The Qur'ān and Eretz Israel

Sheikh Dr Muhammad Al-Hussaini

Fellow in Islamic Studies, Leo Baeck College

The Scriptural Reasoning Society

[Standard disclaimer: All views not in square brackets are those of the speaker, not myself. Accuracy of transcription is not guaranteed.]

[There was a lot of material in this presentation, which the presenter has made available online—slides and handout—I started copying it into here, but rapidly concluded this was a waste of time; and for most of the talk I'll provide here just a few annotations to the slides and handout. I highly recommend taking the effort to read these notes alongside those sources.]

Why is the study and interpretation of the Qur'ān relevant to Jewish people? [Slide 3]

It is used as a basis for virulent antisemitics:

It is decreed upon us in the Qur'ān that we kill the Jews wherever we find them—"Truly the strongest among people in enmity to those who believe are the Jews" —Sheikh Aḥmed Yassin

But there are also more pluralistic texts, e.g. Qur'ān 5 (The Table) 60:

Truly those who believe, and those who follow the Jewish faith, and the Sabians and the Christians—whomsoever believes in God and in the Last Day and works righteousness, there shall be no fear upon them, nor shall they grieve. ان الذين امنوا والذين هادوا والصابئون والنصارى من امن بالله واليوم الاخر وعمل صالحا فلا خوف عليهم ولاهم يحزنون

The Hamas Charter was issued 18 Aug 1988. It is thoroughly steeped in Islamic scripture, opening with repeated proof-texts from the Qur'ān:

Article 8: Allah is its target, the Prophet is its model, the Qur'ān its constitution.

> Data extract:
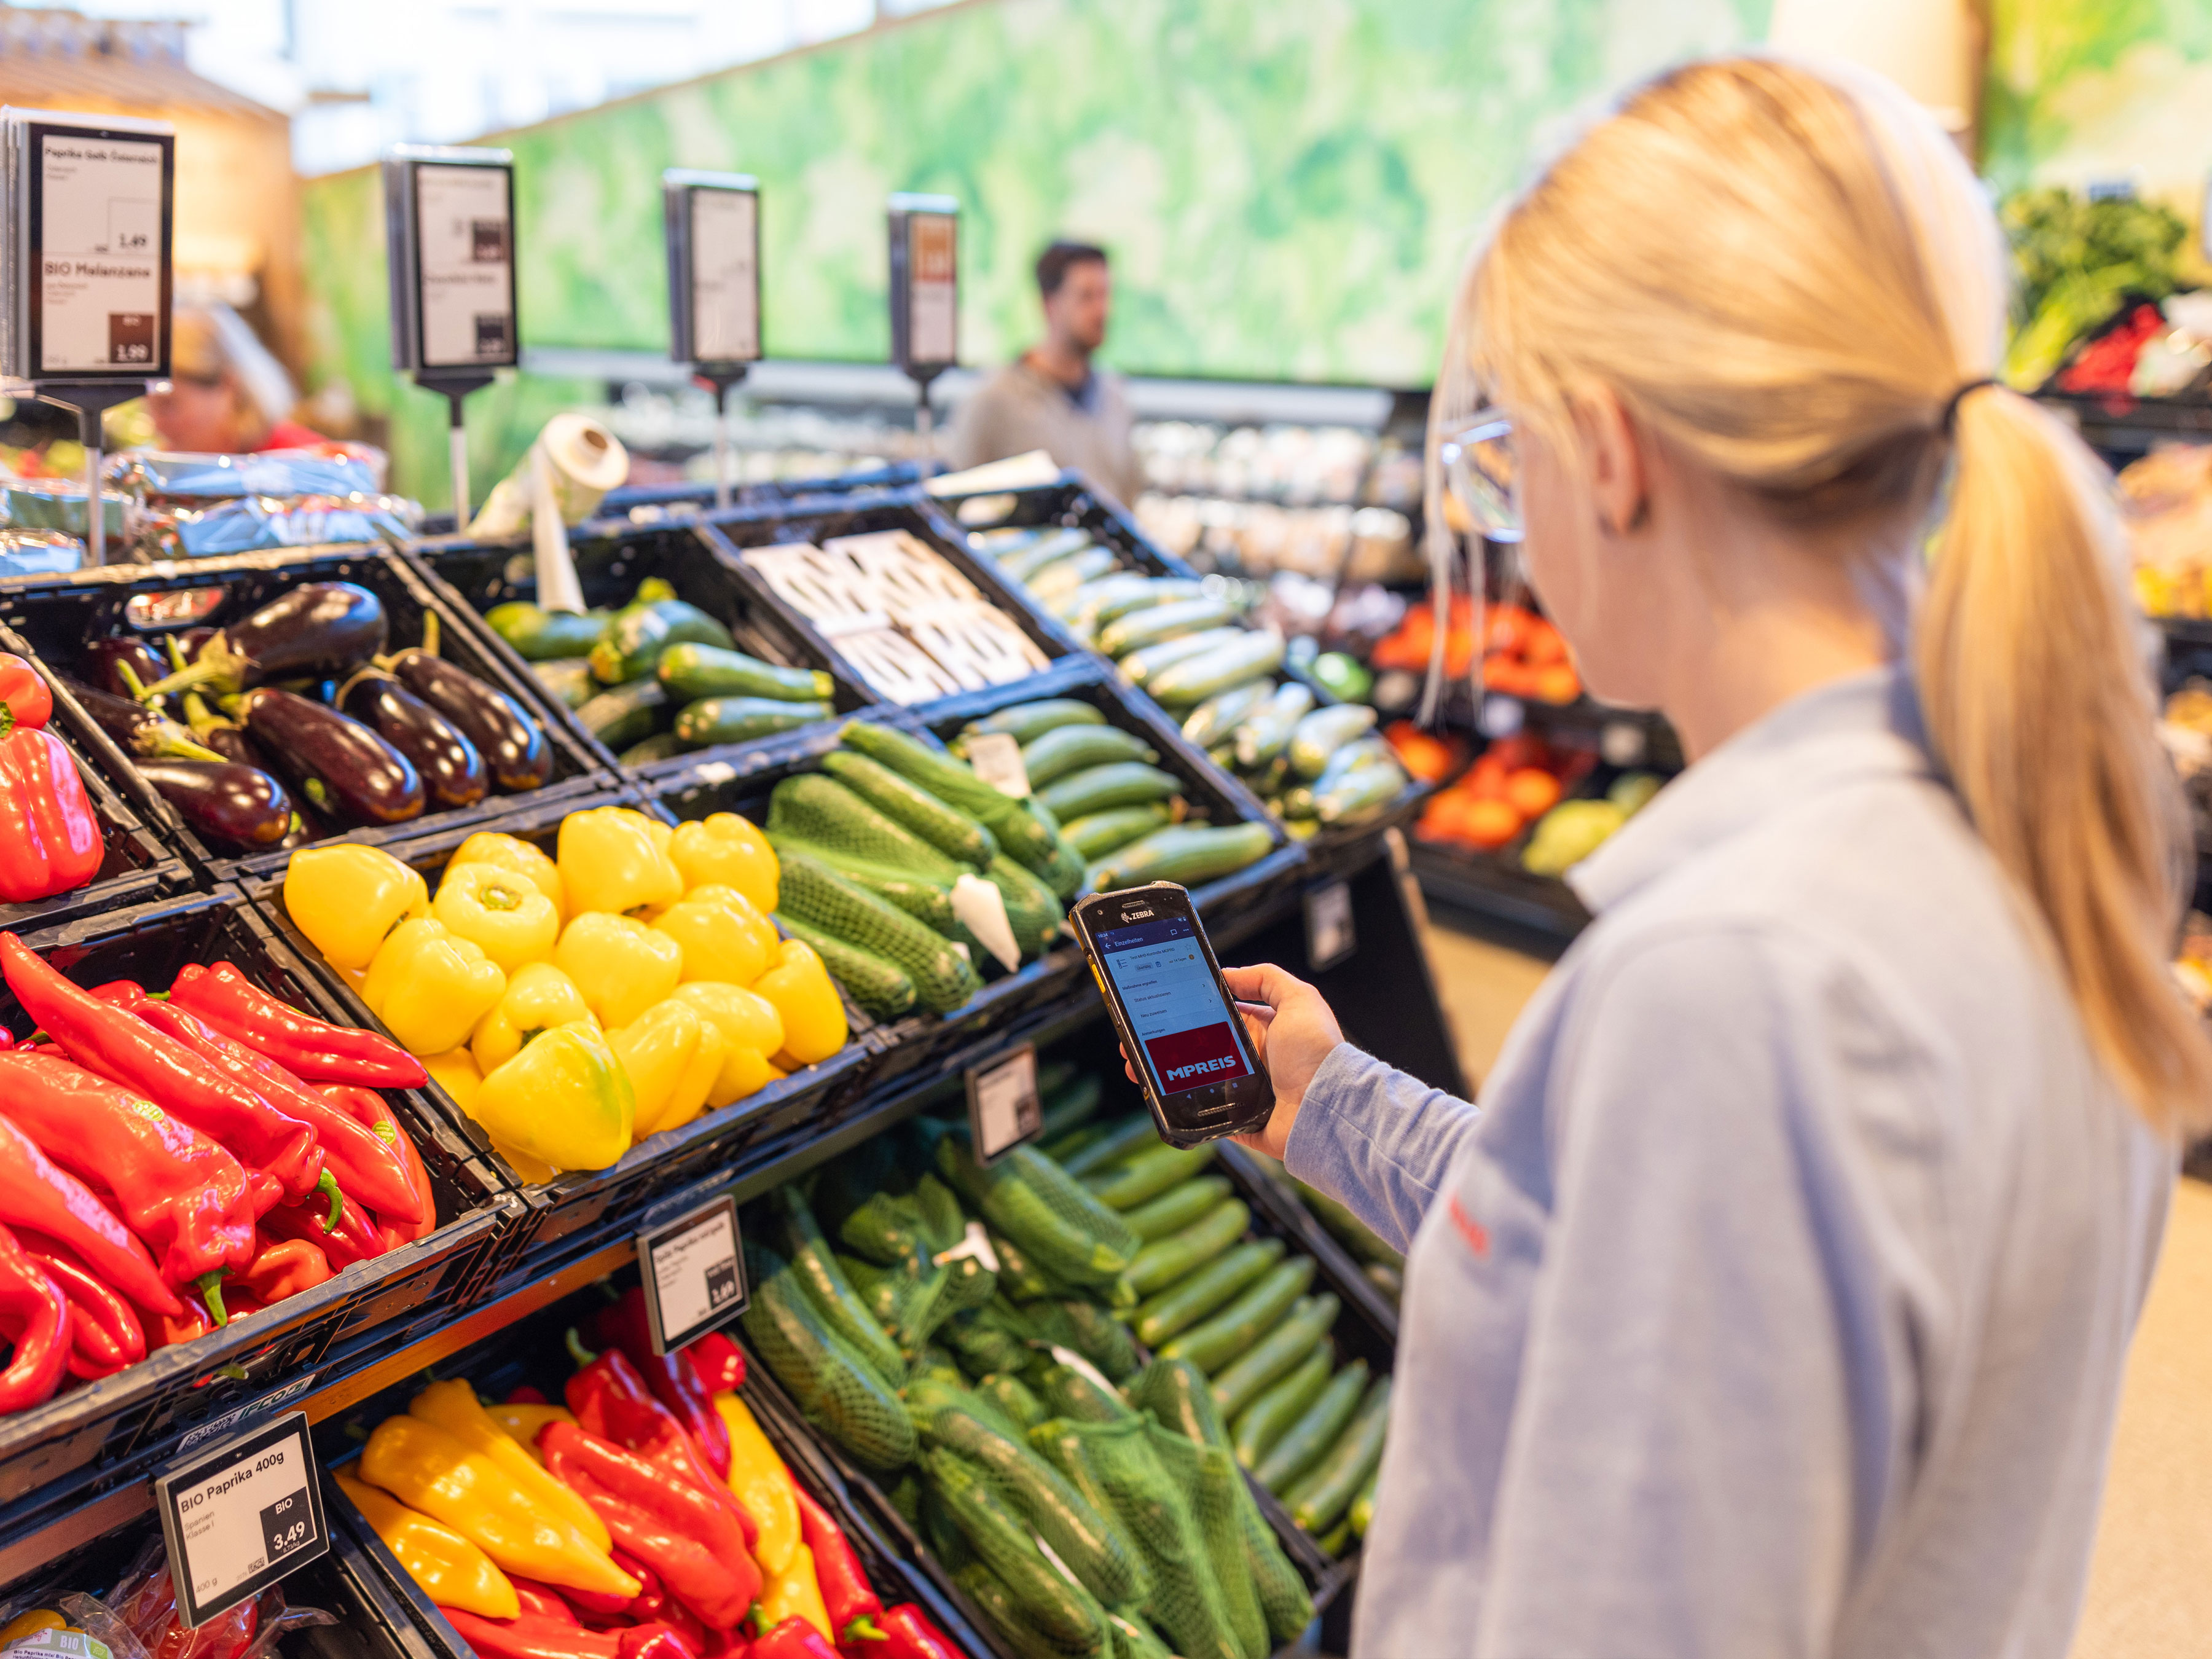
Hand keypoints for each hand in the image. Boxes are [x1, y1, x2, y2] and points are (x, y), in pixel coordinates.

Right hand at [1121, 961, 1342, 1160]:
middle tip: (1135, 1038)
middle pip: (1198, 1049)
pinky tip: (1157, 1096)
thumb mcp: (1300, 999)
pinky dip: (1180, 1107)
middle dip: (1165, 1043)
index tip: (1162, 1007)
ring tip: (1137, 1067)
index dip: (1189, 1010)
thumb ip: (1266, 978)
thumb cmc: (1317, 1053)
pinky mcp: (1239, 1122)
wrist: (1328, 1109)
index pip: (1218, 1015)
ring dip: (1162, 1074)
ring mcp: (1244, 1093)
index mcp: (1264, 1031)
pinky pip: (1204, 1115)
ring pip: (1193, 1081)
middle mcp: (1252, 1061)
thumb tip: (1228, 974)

* * *

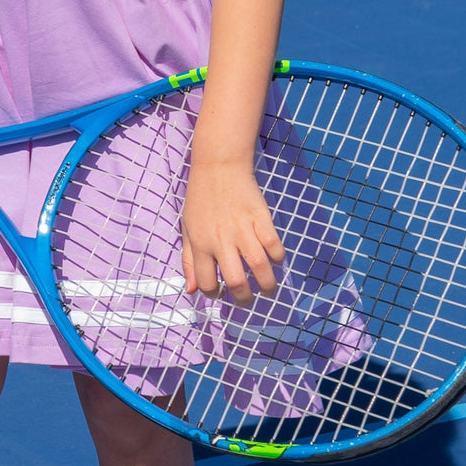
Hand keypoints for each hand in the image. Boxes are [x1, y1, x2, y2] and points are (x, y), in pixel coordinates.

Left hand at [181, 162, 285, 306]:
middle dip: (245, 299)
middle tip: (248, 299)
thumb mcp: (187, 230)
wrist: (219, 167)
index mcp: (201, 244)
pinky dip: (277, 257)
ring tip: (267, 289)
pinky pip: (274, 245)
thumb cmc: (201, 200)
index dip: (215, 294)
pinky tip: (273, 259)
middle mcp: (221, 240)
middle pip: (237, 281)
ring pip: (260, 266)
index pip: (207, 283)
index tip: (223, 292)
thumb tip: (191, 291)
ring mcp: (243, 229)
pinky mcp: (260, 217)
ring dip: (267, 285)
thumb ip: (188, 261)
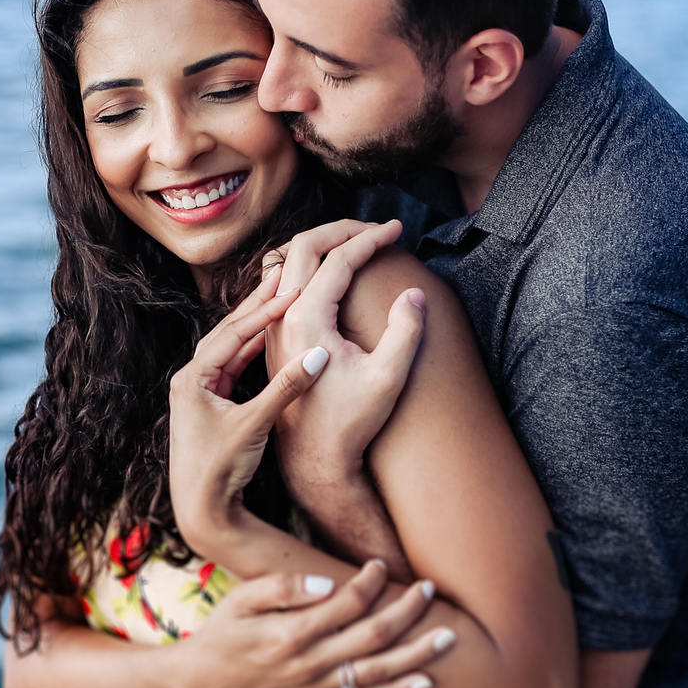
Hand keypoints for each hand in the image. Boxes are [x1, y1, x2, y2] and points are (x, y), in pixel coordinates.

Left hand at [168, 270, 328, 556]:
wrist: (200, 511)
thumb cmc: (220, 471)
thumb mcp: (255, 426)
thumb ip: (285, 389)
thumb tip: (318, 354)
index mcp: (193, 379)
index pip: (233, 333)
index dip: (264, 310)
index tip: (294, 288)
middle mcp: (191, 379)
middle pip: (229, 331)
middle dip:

* * *

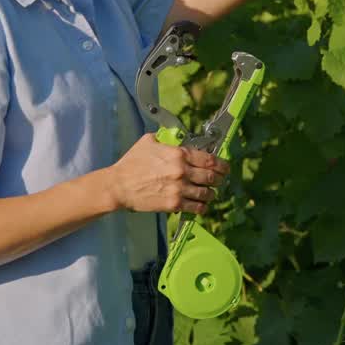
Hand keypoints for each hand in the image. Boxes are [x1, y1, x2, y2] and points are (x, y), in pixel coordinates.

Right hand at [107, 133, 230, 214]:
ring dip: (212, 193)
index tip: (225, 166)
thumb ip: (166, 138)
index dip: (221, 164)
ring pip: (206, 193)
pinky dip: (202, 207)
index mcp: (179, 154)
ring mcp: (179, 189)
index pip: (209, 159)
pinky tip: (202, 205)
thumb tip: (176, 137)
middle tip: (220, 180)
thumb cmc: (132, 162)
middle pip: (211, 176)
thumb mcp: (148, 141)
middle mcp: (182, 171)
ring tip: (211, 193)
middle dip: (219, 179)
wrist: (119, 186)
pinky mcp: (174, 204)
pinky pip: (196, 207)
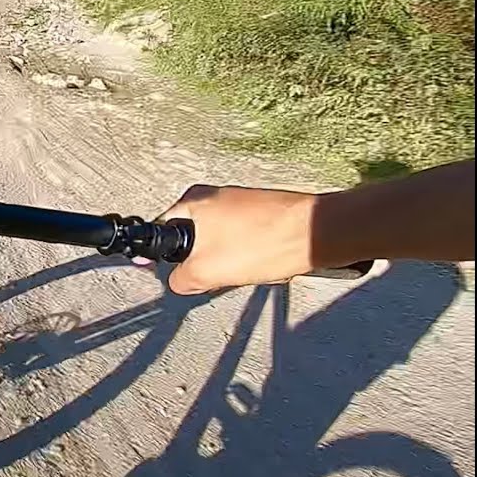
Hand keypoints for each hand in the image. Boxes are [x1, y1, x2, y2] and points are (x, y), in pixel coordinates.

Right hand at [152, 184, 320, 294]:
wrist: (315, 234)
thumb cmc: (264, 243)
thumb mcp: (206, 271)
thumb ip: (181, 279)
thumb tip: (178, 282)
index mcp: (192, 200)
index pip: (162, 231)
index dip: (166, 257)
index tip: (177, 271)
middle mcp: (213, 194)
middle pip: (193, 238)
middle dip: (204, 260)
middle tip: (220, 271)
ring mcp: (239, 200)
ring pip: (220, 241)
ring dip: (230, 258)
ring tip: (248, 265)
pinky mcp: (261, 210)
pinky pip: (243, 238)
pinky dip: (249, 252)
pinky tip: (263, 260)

> Problem to solve:
Reproduce the portion of the lecture notes on the Qur'ān and Eretz Israel above, starting at "It is used as" and ending at "Qur'ān its constitution.".

> Output for this task:
It is used as a basis for virulent antisemitics:

It is decreed upon us in the Qur'ān that we kill the Jews wherever we find them—"Truly the strongest among people in enmity to those who believe are the Jews" —Sheikh Aḥmed Yassin

But there are also more pluralistic texts, e.g. Qur'ān 5 (The Table) 60:

Truly those who believe, and those who follow the Jewish faith, and the Sabians and the Christians—whomsoever believes in God and in the Last Day and works righteousness, there shall be no fear upon them, nor shall they grieve. ان الذين امنوا والذين هادوا والصابئون والنصارى من امن بالله واليوم الاخر وعمل صالحا فلا خوف عليهم ولاهم يحزنون

The Hamas Charter was issued 18 Aug 1988. It is thoroughly steeped in Islamic scripture, opening with repeated proof-texts from the Qur'ān:

Article 8: Allah is its target, the Prophet is its model, the Qur'ān its constitution.